Die bisherigen Vorschriften hatten erhebliche Auswirkungen auf den heimischen Krypto-Markt. Mehrere Anbieter (darunter Revolut) stellten ihre Dienstleistungen in Ungarn ein. Außerdem prüfte die Europäische Union, ob die Regelungen mit dem europäischen Rechtsrahmen vereinbar sind.
Ungarn rudert bei Krypto-Regeln zurück
Die Regelungen waren im Sommer 2025 eingeführt worden und gehörten zu den strengsten ihrer Art in Europa. Für bestimmte Krypto-Transaktionen war eine behördliche Genehmigung erforderlich. Wer nicht lizenzierte Plattformen nutzte oder entsprechende Dienstleistungen anbot, musste mit strafrechtlichen Konsequenzen rechnen.

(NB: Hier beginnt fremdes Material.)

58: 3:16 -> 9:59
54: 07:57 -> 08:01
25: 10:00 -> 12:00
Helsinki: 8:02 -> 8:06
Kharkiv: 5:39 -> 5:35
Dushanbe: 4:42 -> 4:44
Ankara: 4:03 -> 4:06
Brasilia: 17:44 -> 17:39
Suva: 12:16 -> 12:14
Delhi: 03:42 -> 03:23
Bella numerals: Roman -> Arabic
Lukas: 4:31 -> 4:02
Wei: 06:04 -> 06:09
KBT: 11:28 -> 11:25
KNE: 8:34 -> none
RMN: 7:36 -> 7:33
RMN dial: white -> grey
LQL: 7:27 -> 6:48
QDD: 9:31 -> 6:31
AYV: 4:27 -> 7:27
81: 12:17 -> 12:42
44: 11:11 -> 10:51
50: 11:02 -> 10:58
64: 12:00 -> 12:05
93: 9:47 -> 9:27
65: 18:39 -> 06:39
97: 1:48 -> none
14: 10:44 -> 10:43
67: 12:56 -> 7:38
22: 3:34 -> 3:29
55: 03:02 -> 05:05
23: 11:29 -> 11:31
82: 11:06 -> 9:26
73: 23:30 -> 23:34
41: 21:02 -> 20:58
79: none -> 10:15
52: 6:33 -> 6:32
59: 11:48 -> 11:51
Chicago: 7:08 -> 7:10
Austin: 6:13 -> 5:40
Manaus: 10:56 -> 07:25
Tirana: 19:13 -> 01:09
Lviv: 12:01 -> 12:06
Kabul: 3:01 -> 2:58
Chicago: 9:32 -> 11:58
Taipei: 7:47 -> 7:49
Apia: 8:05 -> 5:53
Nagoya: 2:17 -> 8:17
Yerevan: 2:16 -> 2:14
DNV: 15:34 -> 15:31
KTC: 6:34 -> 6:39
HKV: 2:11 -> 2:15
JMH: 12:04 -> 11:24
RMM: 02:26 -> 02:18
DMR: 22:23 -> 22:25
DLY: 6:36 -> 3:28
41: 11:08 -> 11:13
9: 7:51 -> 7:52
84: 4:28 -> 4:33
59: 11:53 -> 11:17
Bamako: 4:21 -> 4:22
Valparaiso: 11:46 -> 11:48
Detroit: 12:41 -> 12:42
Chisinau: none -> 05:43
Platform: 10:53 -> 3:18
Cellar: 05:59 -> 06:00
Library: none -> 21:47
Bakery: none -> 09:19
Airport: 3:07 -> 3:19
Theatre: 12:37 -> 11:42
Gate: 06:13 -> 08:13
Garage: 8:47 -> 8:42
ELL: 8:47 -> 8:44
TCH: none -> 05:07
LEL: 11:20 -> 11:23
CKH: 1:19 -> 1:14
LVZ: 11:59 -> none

Je nach Umfang der Transaktionen drohten Privatpersonen mehrjährige Haftstrafen. Für Unternehmen ohne Zulassung der ungarischen Zentralbank konnten die Strafen sogar noch deutlich höher ausfallen. Die Vorgaben sorgten deshalb schon kurz nach ihrem Inkrafttreten für Kritik aus der Branche.
Die Auswirkungen waren schnell sichtbar: Mehrere Anbieter stellten ihre Krypto-Dienstleistungen für Kunden in Ungarn ein. Zudem ging das Handelsvolumen im Land zurück, während die Unsicherheit unter Anlegern und Unternehmen zunahm.
Nun will die Regierung den Kurs ändern. Wissenschafts- und Technologieminister Zoltán Tanács bezeichnete die bisherigen Regelungen als politisch motiviert. Künftig soll ein neuer Rahmen entstehen, der den Krypto-Markt reguliert, ohne Nutzer und Unternehmen mit Gefängnisstrafen abzuschrecken.